Elle hoche la tête et m'observe plus attentivement. La bonne chose avec ma mère, c'est qu'elle me fait confiance. Et elle me laisse donc la plupart du temps faire ce que je veux. Cependant maintenant, son regard maternel imbattable me scrute.
- Tout va bien mon cœur ?
J'acquiesce, légèrement gêné. Pourquoi les mères doivent elle avoir un sixième sens pour ce genre de choses ? Il y'a que dans ces cas-là que j'ai droit à ses petits surnoms extrêmement gênants.
- Tu m'envoies un sms quand tu es là-bas d'accord ? Et si tu dors, tu me préviens aussi.
- Oui, je dis avant de partir le plus vite possible.
J'espère qu'il sera chez lui et surtout qu'il acceptera de me parler. Sinon, je ne sais vraiment pas ce que je vais faire.
Pendant l'entraînement, je ne cesse de penser à lui. Est-ce à cause de moi qu'il ne vient pas ? Je ne comprends pas. Les autres jours, malgré les marques sur son visage, ils n'avaient pas l'air d'aller aussi mal. Il n'y a aucune logique pour son absence. Et ça m'angoisse. La dernière fois qu'il n'est pas venu, c'était à cause de l'enterrement de ses parents et d'Ambre. J'étais avec lui ce jour-là. Ce fut l'un des pires de ma vie. Il est resté muet toute la journée, ne regardant même pas les gens qui lui parlaient. Il était brisé de l'intérieur, alors j'e suis resté à ses cotés et je me suis montré aussi fort que possible pour lui. J'ai passé la nuit chez lui et il s'est finalement mis à pleurer. Un flot de larmes intarissable.
Tandis que je m'habille le plus rapidement possible après l'entraînement, Rose s'approche de moi. Elle croise les bras sur sa poitrine.
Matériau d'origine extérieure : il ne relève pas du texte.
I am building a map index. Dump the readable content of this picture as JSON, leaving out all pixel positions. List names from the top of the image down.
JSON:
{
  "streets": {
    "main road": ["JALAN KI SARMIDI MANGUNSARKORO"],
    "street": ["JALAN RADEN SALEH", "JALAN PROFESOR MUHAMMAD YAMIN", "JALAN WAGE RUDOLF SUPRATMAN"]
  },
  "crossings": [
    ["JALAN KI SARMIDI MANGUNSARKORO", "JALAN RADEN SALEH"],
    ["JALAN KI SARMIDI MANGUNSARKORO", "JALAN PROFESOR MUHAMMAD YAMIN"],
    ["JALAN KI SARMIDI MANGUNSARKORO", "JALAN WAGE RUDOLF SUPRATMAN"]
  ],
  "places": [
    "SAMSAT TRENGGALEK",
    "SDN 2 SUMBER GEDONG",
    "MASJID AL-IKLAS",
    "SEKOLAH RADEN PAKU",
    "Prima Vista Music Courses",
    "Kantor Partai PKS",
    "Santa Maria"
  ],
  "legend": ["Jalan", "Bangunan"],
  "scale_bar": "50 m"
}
Elle boude, ses yeux sont plissés et elle serre les lèvres.
Je me relève après avoir fait les lacets de mes converses et me mets face à elle.
- Qu'est ce qui y'a ? je demande pressé.
Elle soupire.
- Tu n'a pas répondu à mes messages hier soir.
Mince, au fil de la soirée, j'avais complètement oublié ses messages. J'étais tellement concentré sur Julien que ça m'a échappé.
- Je suis désolé Rose mais ...mon père était à la maison et tu le connais. Quand il est là, j'ai la tête ailleurs.
Elle hoche doucement la tête mais son visage est triste.
- J'ai l'impression qu'on ne se voit presque plus Syrius, dit elle la voix tremblante.
- Mais je suis venu chez toi dimanche, je dis en m'approchant d'elle et en caressant son visage du pouce.
Ses lèvres trembles.
- Ouais, mais tu étais dans la lune Syrius. Je n'avais pas vraiment l'impression que tu étais là. Je sais que tu t'es disputé avec Julien mais... je suis la moi aussi, murmure-t-elle.
Je fais la moue. Je me sens mal par rapport à elle. Elle à l'air vraiment malheureuse. Et c'est ma faute.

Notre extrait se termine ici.